(Page-level text extractions)
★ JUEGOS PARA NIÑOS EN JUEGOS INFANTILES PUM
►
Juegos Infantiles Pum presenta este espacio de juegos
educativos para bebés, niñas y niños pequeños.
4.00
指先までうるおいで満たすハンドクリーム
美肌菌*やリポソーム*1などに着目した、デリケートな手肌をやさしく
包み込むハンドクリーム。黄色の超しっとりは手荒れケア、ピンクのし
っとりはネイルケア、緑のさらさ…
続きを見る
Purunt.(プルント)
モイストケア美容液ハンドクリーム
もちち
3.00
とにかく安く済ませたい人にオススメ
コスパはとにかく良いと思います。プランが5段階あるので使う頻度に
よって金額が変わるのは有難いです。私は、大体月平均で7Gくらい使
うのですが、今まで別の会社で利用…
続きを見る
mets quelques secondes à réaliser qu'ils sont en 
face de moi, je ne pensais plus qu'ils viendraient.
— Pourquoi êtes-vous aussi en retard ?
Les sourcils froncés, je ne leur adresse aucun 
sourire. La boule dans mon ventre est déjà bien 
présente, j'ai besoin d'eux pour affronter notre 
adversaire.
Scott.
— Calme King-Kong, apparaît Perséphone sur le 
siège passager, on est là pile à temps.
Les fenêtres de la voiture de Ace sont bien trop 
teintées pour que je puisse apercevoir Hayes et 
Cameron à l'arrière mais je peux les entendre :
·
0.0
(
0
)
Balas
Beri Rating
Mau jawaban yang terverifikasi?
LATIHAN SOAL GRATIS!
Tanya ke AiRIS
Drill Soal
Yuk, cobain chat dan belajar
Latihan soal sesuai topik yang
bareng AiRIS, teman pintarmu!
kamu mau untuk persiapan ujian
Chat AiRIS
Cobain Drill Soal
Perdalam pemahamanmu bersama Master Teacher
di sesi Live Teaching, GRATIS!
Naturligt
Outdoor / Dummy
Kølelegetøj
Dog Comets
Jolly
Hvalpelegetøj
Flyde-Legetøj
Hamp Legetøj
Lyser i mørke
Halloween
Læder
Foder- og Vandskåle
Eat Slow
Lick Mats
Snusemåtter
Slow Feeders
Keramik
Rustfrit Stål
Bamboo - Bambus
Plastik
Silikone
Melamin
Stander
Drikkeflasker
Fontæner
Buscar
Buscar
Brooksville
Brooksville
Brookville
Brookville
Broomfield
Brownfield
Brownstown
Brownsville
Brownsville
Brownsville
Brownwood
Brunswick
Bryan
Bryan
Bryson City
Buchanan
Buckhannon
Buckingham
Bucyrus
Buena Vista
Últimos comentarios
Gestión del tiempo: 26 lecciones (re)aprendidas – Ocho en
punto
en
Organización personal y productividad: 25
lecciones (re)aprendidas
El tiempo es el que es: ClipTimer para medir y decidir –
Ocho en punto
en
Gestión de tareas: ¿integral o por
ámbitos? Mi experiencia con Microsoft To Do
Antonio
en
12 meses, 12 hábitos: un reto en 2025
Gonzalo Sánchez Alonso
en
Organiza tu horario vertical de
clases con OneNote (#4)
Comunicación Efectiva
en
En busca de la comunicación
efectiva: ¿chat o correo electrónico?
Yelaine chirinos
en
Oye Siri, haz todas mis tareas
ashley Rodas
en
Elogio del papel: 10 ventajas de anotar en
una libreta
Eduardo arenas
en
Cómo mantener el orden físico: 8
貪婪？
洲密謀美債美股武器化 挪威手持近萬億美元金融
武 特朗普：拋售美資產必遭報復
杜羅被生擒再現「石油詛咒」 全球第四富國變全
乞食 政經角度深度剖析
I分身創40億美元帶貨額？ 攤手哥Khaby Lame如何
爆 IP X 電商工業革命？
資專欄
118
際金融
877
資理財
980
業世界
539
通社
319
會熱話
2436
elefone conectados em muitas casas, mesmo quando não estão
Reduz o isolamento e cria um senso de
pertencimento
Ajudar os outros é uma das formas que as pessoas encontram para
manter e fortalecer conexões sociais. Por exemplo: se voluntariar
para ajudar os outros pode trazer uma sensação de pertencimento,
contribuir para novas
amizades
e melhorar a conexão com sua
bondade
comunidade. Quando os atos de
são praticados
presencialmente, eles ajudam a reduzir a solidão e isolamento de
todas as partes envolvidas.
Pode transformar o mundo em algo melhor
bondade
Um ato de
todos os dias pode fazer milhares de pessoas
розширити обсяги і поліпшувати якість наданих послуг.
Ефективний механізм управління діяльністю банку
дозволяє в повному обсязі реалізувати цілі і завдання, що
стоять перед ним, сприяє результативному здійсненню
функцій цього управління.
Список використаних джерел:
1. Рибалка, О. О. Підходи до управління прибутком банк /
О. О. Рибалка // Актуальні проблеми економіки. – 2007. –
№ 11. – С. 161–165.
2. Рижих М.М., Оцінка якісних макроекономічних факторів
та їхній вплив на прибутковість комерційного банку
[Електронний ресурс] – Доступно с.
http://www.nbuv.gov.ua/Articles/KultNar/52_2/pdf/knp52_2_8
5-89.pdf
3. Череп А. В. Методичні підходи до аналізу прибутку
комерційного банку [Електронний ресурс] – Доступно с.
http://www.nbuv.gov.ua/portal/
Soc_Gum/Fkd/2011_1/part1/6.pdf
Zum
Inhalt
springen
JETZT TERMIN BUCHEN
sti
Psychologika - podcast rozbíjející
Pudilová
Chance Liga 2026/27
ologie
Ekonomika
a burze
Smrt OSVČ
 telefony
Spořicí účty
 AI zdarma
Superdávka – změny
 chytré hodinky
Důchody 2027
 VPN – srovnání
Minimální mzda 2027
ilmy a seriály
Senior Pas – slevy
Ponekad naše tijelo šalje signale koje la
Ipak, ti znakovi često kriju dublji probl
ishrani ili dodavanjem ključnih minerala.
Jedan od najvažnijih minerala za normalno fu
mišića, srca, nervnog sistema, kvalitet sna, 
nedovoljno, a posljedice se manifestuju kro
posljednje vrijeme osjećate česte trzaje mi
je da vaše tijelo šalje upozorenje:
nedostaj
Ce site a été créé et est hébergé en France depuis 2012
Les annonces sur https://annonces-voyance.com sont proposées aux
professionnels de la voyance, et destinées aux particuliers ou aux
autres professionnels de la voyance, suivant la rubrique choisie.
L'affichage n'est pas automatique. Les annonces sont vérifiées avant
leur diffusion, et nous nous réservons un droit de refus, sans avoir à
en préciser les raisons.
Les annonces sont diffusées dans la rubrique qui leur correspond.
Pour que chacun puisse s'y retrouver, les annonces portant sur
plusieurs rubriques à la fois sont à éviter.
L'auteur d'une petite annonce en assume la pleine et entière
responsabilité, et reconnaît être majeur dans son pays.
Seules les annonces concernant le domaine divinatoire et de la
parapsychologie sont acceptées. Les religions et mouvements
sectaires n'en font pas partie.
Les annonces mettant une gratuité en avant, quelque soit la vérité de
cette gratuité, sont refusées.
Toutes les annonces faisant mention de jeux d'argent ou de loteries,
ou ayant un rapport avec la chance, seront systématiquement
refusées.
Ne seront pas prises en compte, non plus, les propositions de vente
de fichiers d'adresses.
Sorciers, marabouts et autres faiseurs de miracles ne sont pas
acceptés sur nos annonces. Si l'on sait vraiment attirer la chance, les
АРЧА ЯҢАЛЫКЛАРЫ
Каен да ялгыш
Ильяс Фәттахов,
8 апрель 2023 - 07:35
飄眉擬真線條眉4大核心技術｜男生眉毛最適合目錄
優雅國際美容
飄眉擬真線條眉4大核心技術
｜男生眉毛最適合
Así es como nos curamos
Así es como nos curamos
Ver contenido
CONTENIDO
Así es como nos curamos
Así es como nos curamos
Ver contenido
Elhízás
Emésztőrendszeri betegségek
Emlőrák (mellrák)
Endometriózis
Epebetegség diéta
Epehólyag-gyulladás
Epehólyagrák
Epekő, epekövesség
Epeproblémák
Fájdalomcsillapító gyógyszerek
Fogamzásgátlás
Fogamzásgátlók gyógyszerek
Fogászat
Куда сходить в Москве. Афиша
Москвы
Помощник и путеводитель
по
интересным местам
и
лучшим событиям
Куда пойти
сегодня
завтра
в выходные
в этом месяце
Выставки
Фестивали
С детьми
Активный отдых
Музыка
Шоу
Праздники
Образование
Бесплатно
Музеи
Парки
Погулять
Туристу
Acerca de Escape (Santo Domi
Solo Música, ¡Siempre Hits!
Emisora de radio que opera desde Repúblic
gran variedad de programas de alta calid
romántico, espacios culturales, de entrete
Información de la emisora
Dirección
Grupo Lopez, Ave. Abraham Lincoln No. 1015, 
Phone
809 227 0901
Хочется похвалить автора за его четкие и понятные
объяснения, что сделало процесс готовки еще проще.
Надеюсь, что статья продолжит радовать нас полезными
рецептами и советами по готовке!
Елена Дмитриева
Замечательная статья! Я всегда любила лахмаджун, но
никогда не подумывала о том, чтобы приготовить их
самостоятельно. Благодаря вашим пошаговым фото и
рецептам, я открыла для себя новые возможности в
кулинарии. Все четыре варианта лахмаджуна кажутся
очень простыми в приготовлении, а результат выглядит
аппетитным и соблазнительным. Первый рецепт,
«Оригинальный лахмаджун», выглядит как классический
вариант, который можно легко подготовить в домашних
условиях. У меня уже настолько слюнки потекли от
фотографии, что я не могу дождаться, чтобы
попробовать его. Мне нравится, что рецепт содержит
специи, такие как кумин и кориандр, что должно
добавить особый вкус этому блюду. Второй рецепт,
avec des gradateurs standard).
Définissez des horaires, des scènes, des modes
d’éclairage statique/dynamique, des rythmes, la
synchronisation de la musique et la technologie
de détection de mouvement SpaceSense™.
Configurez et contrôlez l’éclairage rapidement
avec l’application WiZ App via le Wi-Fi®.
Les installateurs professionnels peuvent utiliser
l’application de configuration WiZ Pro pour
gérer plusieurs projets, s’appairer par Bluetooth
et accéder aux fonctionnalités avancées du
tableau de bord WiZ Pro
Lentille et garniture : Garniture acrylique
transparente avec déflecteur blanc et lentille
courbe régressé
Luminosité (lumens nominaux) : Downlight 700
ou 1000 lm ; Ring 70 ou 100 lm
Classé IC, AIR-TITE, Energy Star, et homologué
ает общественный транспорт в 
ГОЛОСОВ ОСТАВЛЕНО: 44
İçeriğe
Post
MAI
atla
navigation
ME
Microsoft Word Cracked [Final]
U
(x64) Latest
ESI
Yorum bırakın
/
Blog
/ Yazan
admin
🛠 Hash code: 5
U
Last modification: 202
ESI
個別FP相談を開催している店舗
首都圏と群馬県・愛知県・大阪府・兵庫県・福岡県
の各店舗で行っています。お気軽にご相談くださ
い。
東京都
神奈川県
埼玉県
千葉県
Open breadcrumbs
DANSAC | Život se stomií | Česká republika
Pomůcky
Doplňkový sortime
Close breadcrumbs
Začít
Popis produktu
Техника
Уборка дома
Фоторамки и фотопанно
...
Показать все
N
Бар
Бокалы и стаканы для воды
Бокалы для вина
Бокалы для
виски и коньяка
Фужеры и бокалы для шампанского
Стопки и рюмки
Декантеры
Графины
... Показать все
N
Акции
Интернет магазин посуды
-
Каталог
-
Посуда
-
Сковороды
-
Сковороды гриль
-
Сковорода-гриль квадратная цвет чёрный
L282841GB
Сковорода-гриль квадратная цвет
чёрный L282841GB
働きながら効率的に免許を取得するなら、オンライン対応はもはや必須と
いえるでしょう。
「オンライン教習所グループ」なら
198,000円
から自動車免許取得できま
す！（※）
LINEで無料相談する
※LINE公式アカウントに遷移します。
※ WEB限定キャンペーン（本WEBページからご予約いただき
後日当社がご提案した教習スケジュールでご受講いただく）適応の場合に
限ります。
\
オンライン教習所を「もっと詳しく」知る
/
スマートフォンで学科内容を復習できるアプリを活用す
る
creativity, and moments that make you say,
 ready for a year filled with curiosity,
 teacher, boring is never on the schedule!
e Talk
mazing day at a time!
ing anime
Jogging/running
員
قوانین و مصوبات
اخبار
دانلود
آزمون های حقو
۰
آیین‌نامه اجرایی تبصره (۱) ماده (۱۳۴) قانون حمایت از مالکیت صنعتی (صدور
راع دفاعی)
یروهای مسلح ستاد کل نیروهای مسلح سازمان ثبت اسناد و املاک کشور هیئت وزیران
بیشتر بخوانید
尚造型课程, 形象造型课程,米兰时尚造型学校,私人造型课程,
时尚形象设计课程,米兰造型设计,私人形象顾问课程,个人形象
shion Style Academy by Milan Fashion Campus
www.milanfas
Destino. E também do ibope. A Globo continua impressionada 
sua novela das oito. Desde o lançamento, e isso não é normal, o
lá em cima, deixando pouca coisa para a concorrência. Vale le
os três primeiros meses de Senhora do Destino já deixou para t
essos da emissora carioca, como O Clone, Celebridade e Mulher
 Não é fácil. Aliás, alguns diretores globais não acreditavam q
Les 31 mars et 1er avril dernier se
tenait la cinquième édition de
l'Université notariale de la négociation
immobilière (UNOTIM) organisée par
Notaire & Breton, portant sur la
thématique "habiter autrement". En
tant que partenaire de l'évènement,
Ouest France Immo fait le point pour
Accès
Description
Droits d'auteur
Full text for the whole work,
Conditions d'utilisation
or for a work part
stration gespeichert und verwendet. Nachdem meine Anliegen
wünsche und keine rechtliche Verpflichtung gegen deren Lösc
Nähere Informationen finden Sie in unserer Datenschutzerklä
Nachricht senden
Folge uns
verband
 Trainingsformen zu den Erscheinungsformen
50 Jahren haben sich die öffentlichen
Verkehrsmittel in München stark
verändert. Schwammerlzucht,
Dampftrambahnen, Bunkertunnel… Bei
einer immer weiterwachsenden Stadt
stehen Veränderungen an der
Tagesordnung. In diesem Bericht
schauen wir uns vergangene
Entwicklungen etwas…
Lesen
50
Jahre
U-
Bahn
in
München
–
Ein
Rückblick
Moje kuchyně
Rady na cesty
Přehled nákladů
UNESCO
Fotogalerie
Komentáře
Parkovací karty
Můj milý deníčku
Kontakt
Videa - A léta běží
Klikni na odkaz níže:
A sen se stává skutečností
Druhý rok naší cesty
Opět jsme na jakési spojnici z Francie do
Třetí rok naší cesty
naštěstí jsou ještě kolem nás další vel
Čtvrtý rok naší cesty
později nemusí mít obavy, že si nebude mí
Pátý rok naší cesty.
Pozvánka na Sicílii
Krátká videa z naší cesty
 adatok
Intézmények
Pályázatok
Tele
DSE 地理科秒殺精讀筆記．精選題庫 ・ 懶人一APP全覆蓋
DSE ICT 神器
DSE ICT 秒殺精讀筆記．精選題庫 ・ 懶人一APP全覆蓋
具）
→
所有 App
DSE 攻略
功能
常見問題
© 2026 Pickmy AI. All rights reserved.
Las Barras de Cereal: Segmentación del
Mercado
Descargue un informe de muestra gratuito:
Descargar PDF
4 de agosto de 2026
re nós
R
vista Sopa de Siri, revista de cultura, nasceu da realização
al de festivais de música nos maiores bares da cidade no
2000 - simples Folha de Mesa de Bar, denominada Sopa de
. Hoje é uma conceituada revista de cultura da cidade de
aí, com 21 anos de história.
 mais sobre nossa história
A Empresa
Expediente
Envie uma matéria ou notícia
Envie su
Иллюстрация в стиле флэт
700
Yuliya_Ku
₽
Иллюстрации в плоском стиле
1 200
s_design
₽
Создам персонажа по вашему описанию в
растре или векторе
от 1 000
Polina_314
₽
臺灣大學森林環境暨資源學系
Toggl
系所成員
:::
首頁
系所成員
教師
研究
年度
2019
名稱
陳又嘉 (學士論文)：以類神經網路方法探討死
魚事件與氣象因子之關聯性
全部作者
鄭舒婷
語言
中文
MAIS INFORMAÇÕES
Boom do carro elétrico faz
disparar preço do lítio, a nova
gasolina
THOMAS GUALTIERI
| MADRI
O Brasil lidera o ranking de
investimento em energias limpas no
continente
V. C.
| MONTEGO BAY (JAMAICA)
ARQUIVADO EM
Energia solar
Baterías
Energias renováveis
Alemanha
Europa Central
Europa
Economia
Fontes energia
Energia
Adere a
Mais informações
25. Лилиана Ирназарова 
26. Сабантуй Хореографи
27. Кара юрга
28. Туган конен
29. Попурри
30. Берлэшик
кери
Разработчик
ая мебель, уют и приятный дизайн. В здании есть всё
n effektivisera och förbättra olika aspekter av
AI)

> Instruction: Copy the material from its first line through the line that contains "Rustfrit Stål", substituting "Porcelæn" for "Keramik" and leaving everything else unchanged.

> Exercise result:
★ JUEGOS PARA NIÑOS EN JUEGOS INFANTILES PUM
►
Juegos Infantiles Pum presenta este espacio de juegos
educativos para bebés, niñas y niños pequeños.
4.00
指先までうるおいで満たすハンドクリーム
美肌菌*やリポソーム*1などに着目した、デリケートな手肌をやさしく
包み込むハンドクリーム。黄色の超しっとりは手荒れケア、ピンクのし
っとりはネイルケア、緑のさらさ…
続きを見る
Purunt.(プルント)
モイストケア美容液ハンドクリーム
もちち
3.00
とにかく安く済ませたい人にオススメ
コスパはとにかく良いと思います。プランが5段階あるので使う頻度に
よって金額が変わるのは有難いです。私は、大体月平均で7Gくらい使
うのですが、今まで別の会社で利用…
続きを見る
mets quelques secondes à réaliser qu'ils sont en 
face de moi, je ne pensais plus qu'ils viendraient.
— Pourquoi êtes-vous aussi en retard ?
Les sourcils froncés, je ne leur adresse aucun 
sourire. La boule dans mon ventre est déjà bien 
présente, j'ai besoin d'eux pour affronter notre 
adversaire.
Scott.
— Calme King-Kong, apparaît Perséphone sur le 
siège passager, on est là pile à temps.
Les fenêtres de la voiture de Ace sont bien trop 
teintées pour que je puisse apercevoir Hayes et 
Cameron à l'arrière mais je peux les entendre :
·
0.0
(
0
)
Balas
Beri Rating
Mau jawaban yang terverifikasi?
LATIHAN SOAL GRATIS!
Tanya ke AiRIS
Drill Soal
Yuk, cobain chat dan belajar
Latihan soal sesuai topik yang
bareng AiRIS, teman pintarmu!
kamu mau untuk persiapan ujian
Chat AiRIS
Cobain Drill Soal
Perdalam pemahamanmu bersama Master Teacher
di sesi Live Teaching, GRATIS!
Naturligt
Outdoor / Dummy
Kølelegetøj
Dog Comets
Jolly
Hvalpelegetøj
Flyde-Legetøj
Hamp Legetøj
Lyser i mørke
Halloween
Læder
Foder- og Vandskåle
Eat Slow
Lick Mats
Snusemåtter
Slow Feeders
Porcelæn
Rustfrit Stål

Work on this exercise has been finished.